Weeknight White Chicken Chili

Get the ultimate cold weather comfort-food on a busy weeknight.
Course Dinner
Prep Time 5 minutes
Cook Time 50 minutes
Total Time 55 minutes
Servings 6 -8
Author Jen Seislove

Ingredients

  • 1 medium white onion chopped
  • 3 cloves garlic minced
  • 1 tbsp. olive oil
  • 2 packs of chicken tender strips
  • 3 cups water
  • 1 tsp. salt
  • 1 tsp. pepper
  • 1 tsp. cumin
  • 1 tsp. chili powder
  • 1 tsp. dried oregano
  • dash of cayenne pepper optional
  • 64 ounce cans of white beans (4 cans) like cannellini, rinsed and drained
  • 14 1/2 ounces low sodium chicken broth
  • 16 ounce bag of frozen sweet corn
  • 9 ounces cans chopped green chilis (2 cans)
  • 3 tbsp fresh squeezed lime juice about 1 whole lime

Instructions

  1. Saute onions and garlic in olive oil over medium-high heat.
  2. When onions are translucent, add chicken that has been cut into small chunks.
  3. Cook until lightly browned.
  4. Add water and stir.
  5. Add all dry seasonings, the corn, half the beans, and green chilis.

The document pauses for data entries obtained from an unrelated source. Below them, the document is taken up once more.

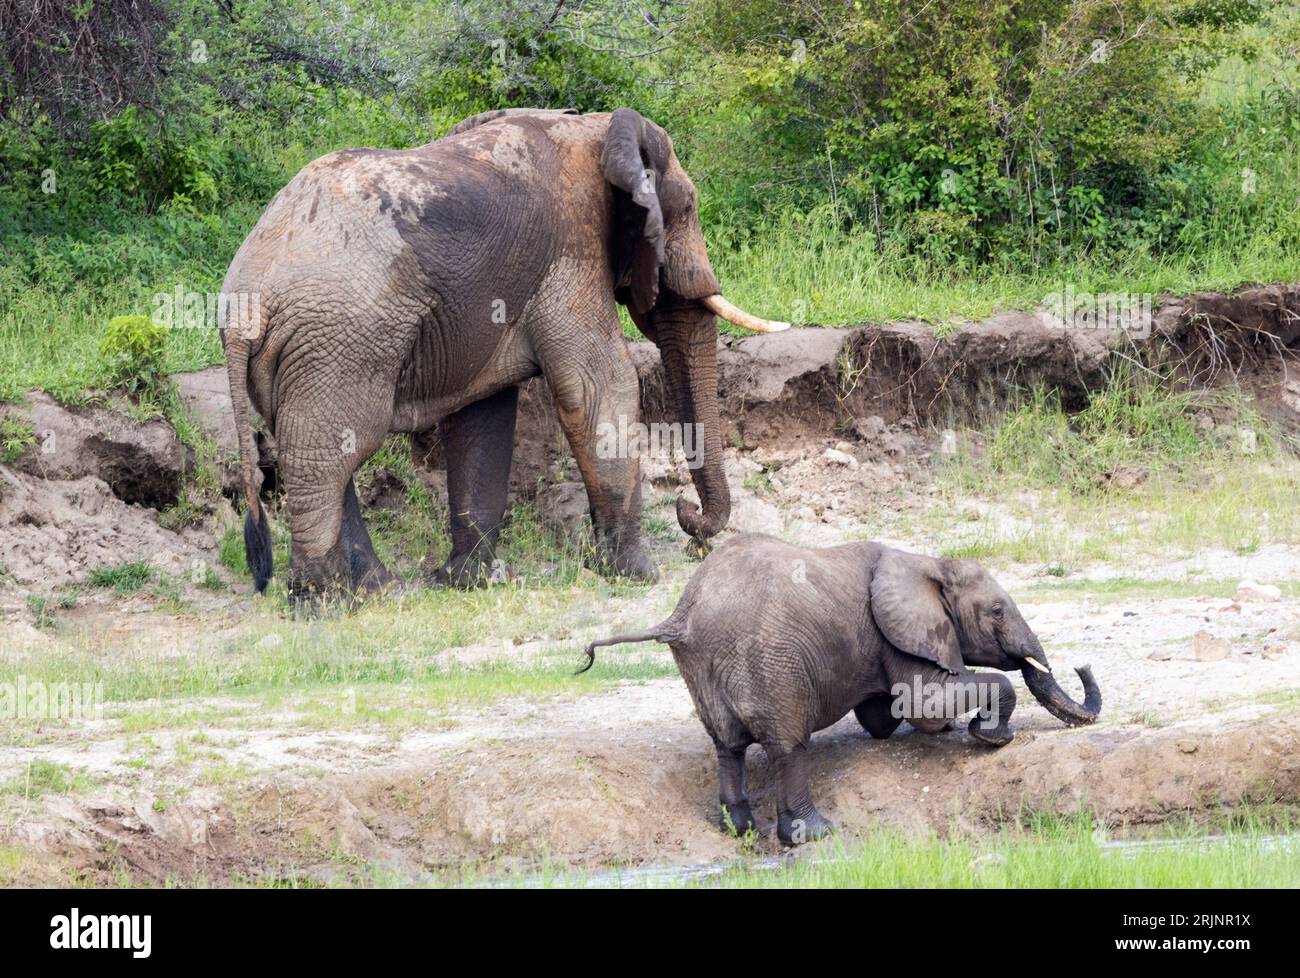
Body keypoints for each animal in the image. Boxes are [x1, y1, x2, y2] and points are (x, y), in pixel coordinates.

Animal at [219, 106, 785, 595]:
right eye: (686, 207)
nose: (690, 519)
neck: (599, 129)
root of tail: (243, 303)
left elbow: (483, 413)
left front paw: (470, 582)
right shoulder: (572, 248)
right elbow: (601, 385)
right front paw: (635, 574)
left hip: (307, 351)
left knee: (323, 450)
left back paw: (377, 592)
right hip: (340, 338)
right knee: (331, 452)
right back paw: (327, 601)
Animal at [585, 530, 1102, 842]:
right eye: (996, 611)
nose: (1081, 665)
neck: (927, 561)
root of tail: (681, 615)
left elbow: (884, 715)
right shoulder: (896, 633)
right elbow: (922, 703)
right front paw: (990, 737)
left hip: (703, 669)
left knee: (727, 746)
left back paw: (741, 830)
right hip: (770, 662)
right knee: (788, 746)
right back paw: (814, 834)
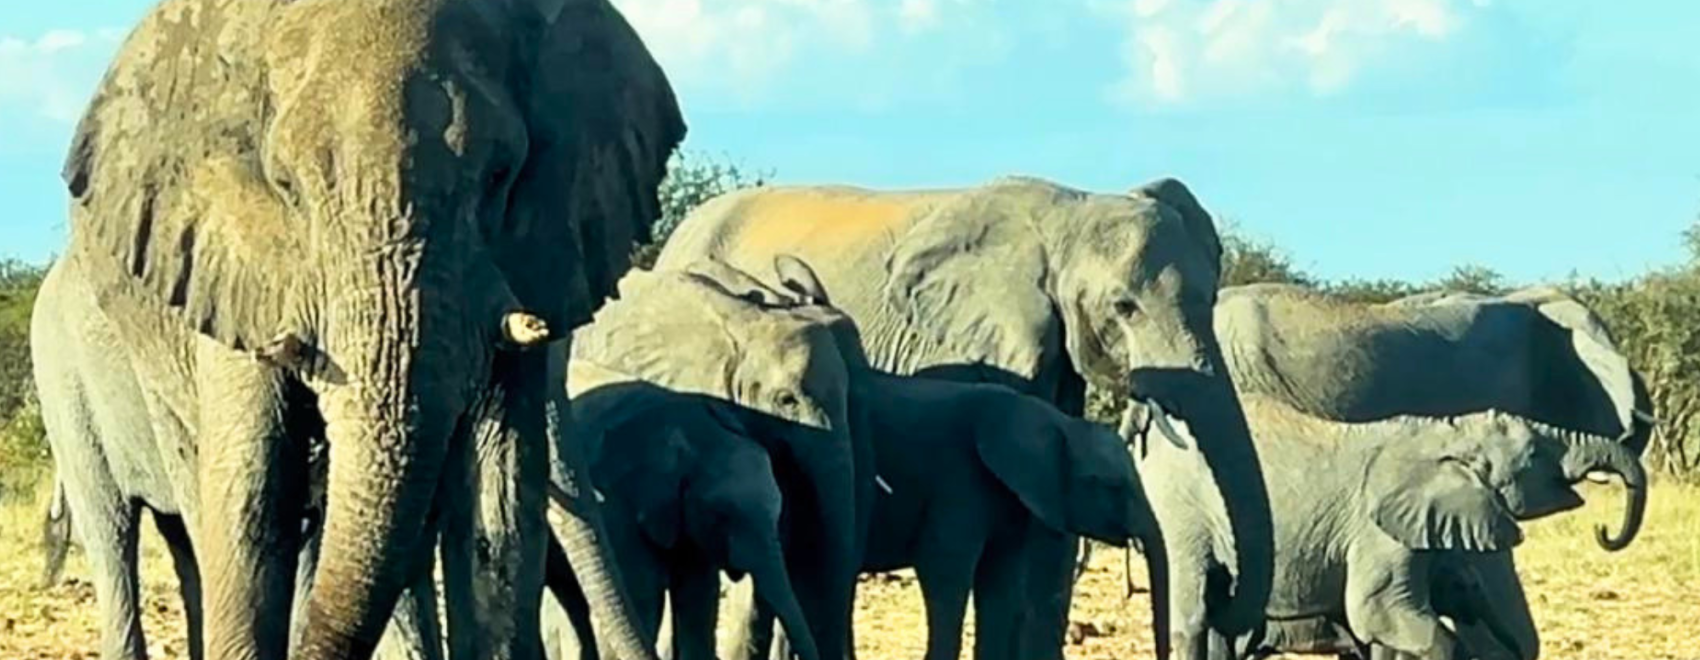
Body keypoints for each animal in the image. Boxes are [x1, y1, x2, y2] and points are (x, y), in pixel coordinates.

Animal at [29, 0, 684, 658]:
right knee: (128, 526)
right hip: (73, 382)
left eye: (500, 176)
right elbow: (252, 501)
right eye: (286, 186)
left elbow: (498, 506)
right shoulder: (231, 267)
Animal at [655, 176, 1276, 658]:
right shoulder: (971, 347)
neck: (1068, 215)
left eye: (1210, 300)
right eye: (1124, 307)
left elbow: (1047, 535)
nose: (1226, 599)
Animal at [1133, 394, 1639, 659]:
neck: (1445, 432)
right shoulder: (1375, 529)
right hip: (1181, 511)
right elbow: (1377, 612)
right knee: (1192, 615)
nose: (1605, 532)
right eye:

Stir.
  6. Reduce heat and simmer, stirring often, for 10-15 minutes until the chicken is done.
  7. In a blender, mix half of the beans and the chicken broth until smooth. Add to the pot.
  8. Bring to a boil, then reduce the heat and simmer for 30 minutes or until blended and creamy.
  9. Serve with desired garnishes.

Recipe Notes

Cannellini beans or small white beans work well.
Serve with tortilla chips for a quick side option.
Garnish with toppings like sour cream, cilantro, jalapeño, shredded cheese, and avocado.